O Globo / Folha de S. Paulo
Bolsonaro está sem rumo
Se Donald Trump tinha um plano para a
insurreição de 6 de janeiro, durou cerca de seis horas. Se Bolsonaro tinha o
seu plano para o 7 de Setembro, durou menos de quatro horas. Às 11h43, ele
anunciou a convocação do Conselho da República, sabe-se lá para que, e lá pelas
15h o Palácio do Planalto informou que a reunião estava esquecida.
No seu discurso matutino, Bolsonaro
mostrou-se desorientado. Referindo-se ao ministro Luiz Fux, ele disse: “Ou o
chefe desse Poder enquadra o seu, ou esse Poder pode sofrer aquilo que nós não
queremos”. A frase não faz sentido. O presidente do Supremo não tem poder para
“enquadrar” a Corte. (A menos que Bolsonaro esteja fazendo fé na faixa preta de
jiu-jítsu de Fux.) Também não tem sentido o “sofrer aquilo que não queremos”.
Primeiro, porque falta dizer o que “queremos”, depois porque falta explicitar o
que significa “sofrer”. À tarde, Bolsonaro fulanizou sua carga contra o
ministro Alexandre de Moraes: “Ou ele se enquadra ou pede para sair”. Não disse
como, nem por quê. Também não explicou o mecanismo legal que poderá livrá-lo de
Moraes.
Hoje, ao chegar ao Planalto, Bolsonaro não
terá na agenda a tal reunião com o Conselho da República, mas lá estarão os
três setes que assombram o Brasil no seu 199º ano de existência:
O litro da gasolina a R$ 7, com a inflação
e os juros arriscando chegar a 7%.
Isso para não falar nos 14 milhões de
desempregados num país que rala em pandemia que já matou mais de 580 mil
pessoas. Todos esses problemas exigem que o governo trabalhe. É serviço para
formigas, não para cigarras.
Se qualquer dos problemas que estão sobre a mesa de Bolsonaro pudesse ser resolvido tirando Moraes ou qualquer outro ministro do Supremo, eles certamente mandariam as togas para o Planalto. Contudo, no seu discurso vespertino, Bolsonaro pronunciou a palavra mágica de suas ansiedades: “inelegibilidade”.
Bolsonaro tem uma só preocupação: continuar
na Presidência. Teme perder a eleição, por isso continua satanizando as urnas
eletrônicas. Sabe que corre o risco de ser declarado inelegível pelo que fez e
deixou fazer em suas campanhas e antecipa-se. Declará-lo inelegível em 2022 por
malfeitorias de 2018 dará ao processo legal um cheiro desagradável de tapetão.
Nada melhor que chamar os eleitores,
computar os votos e empossar o candidato que tiver mais votos.

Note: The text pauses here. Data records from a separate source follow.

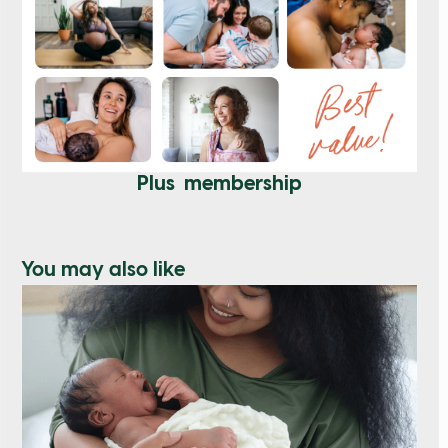
Plus membership
You may also like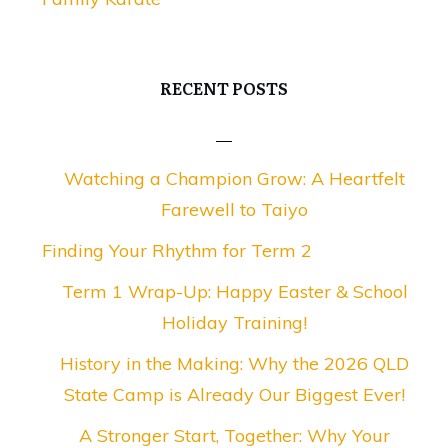
RECENT POSTS
Watching a Champion Grow: A Heartfelt
Farewell to Taiyo
Finding Your Rhythm for Term 2
Term 1 Wrap-Up: Happy Easter & School
Holiday Training!
History in the Making: Why the 2026 QLD
State Camp is Already Our Biggest Ever!
A Stronger Start, Together: Why Your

Até a hora em que Bolsonaro terminou seu
segundo discurso, o 7 de Setembro de 2021 transcorreu em paz. Ficou apenas uma
ameaça de Bolsonaro: ele diz que não cumprirá ordens da Justiça que vierem a
desagradá-lo. A ver.
Bolsonaro diz que continuará dentro das
quatro linhas da Constituição, mas ameaça sair do quadrado, sem dizer como.
Falta pouco mais de um ano para a eleição, e novas crises virão.
Os três setes continuarão sobre a mesa do
presidente, com suas próprias tensões. As ruas continuarão abrigando gente que
acredita em cloroquina, no grafeno, no nióbio e nas fraudes das urnas
eletrônicas.
A História oferece um refresco. Os restos
mortais de Napoleão chegaram a Paris em 1840, 19 anos depois de sua morte. Naqueles
dias, só no manicômio de Bicêtre, havia 14 Napoleões.